_PROBLEM TO SOLVE:_ Look below for the line containing "тайны нет ничего"; from there, print each line exactly up to and including the line containing "Inserir anúncio", and stop.

** Opening PROVIDED RECORDS block **

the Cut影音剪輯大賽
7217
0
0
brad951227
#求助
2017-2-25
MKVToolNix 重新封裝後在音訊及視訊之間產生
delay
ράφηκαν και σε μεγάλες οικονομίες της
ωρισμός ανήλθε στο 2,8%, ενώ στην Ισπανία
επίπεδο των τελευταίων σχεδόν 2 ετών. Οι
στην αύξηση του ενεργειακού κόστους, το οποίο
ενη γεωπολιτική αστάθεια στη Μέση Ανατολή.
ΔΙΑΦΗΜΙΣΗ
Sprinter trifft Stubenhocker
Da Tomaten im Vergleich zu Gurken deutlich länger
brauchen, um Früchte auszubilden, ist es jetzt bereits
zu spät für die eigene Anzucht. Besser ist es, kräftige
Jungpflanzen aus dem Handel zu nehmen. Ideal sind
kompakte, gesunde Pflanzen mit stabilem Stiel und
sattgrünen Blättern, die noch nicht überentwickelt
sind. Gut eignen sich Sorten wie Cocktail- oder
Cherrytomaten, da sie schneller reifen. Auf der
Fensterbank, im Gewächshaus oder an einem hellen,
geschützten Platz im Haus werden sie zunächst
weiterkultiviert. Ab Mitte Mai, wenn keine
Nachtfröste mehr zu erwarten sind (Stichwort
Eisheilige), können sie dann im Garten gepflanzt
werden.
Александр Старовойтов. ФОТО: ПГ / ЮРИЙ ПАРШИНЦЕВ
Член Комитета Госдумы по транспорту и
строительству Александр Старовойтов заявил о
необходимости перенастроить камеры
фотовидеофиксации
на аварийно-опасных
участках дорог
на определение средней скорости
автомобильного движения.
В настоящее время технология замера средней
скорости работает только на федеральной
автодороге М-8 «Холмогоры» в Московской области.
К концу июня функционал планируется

** Closing PROVIDED RECORDS block **
** Opening PROVIDED RECORDS block **

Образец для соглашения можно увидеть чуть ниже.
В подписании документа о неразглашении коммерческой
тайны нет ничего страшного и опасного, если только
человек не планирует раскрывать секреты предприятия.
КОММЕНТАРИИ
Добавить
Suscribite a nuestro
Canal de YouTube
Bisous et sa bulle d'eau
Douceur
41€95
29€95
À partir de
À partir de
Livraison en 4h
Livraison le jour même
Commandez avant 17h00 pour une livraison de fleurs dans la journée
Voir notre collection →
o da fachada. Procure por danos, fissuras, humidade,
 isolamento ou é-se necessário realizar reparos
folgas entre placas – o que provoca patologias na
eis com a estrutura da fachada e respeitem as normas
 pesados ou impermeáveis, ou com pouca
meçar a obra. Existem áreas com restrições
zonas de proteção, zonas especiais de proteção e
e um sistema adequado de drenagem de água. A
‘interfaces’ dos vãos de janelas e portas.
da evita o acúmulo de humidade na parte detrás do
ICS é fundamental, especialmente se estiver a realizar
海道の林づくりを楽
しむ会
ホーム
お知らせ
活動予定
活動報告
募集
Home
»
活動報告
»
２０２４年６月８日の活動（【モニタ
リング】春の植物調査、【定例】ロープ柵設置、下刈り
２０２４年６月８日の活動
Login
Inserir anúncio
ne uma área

** Closing PROVIDED RECORDS block **
** Opening PROVIDED RECORDS block **

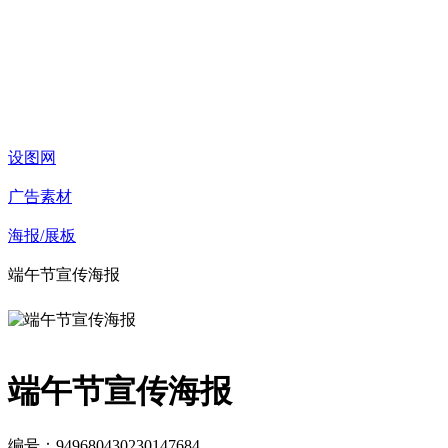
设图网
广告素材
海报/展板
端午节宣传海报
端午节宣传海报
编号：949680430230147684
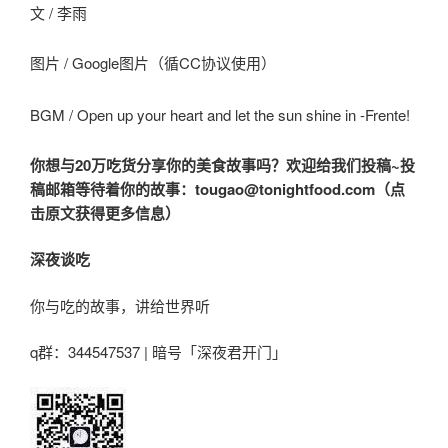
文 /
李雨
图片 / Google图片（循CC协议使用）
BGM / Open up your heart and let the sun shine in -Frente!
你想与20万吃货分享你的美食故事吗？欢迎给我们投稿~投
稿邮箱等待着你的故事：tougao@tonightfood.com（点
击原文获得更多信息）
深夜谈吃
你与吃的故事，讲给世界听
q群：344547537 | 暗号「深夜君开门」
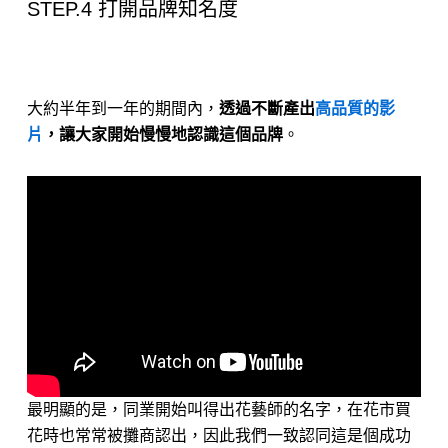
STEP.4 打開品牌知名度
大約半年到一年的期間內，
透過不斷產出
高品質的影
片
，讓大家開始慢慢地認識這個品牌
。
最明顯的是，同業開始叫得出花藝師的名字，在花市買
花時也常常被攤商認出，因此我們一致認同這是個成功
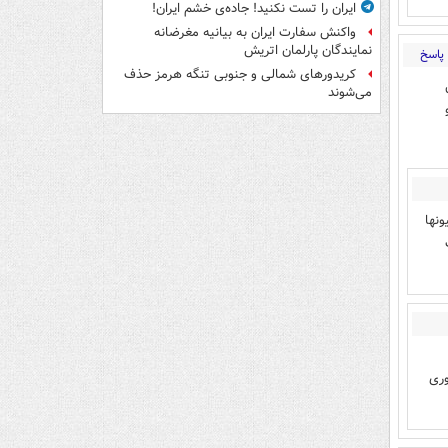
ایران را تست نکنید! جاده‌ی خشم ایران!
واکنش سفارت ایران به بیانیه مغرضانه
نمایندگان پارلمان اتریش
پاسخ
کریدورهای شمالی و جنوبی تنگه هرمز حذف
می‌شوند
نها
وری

** Closing PROVIDED RECORDS block **

_RESULT OF THIS TASK:_
тайны нет ничего страшного и опасного, если только
человек не планирует раскрывать секреты предприятия.
КОММЕНТАРИИ
Добавить
Suscribite a nuestro
Canal de YouTube
Bisous et sa bulle d'eau
Douceur
41€95
29€95
À partir de
À partir de
Livraison en 4h
Livraison le jour même
Commandez avant 17h00 pour une livraison de fleurs dans la journée
Voir notre collection →
o da fachada. Procure por danos, fissuras, humidade,
 isolamento ou é-se necessário realizar reparos
folgas entre placas – o que provoca patologias na
eis com a estrutura da fachada e respeitem as normas
 pesados ou impermeáveis, ou com pouca
meçar a obra. Existem áreas com restrições
zonas de proteção, zonas especiais de proteção e
e um sistema adequado de drenagem de água. A
‘interfaces’ dos vãos de janelas e portas.
da evita o acúmulo de humidade na parte detrás do
ICS é fundamental, especialmente se estiver a realizar
海道の林づくりを楽
しむ会
ホーム
お知らせ
活動予定
活動報告
募集
Home
»
活動報告
»
２０２４年６月８日の活動（【モニタ
リング】春の植物調査、【定例】ロープ柵設置、下刈り
２０２４年６月８日の活動
Login
Inserir anúncio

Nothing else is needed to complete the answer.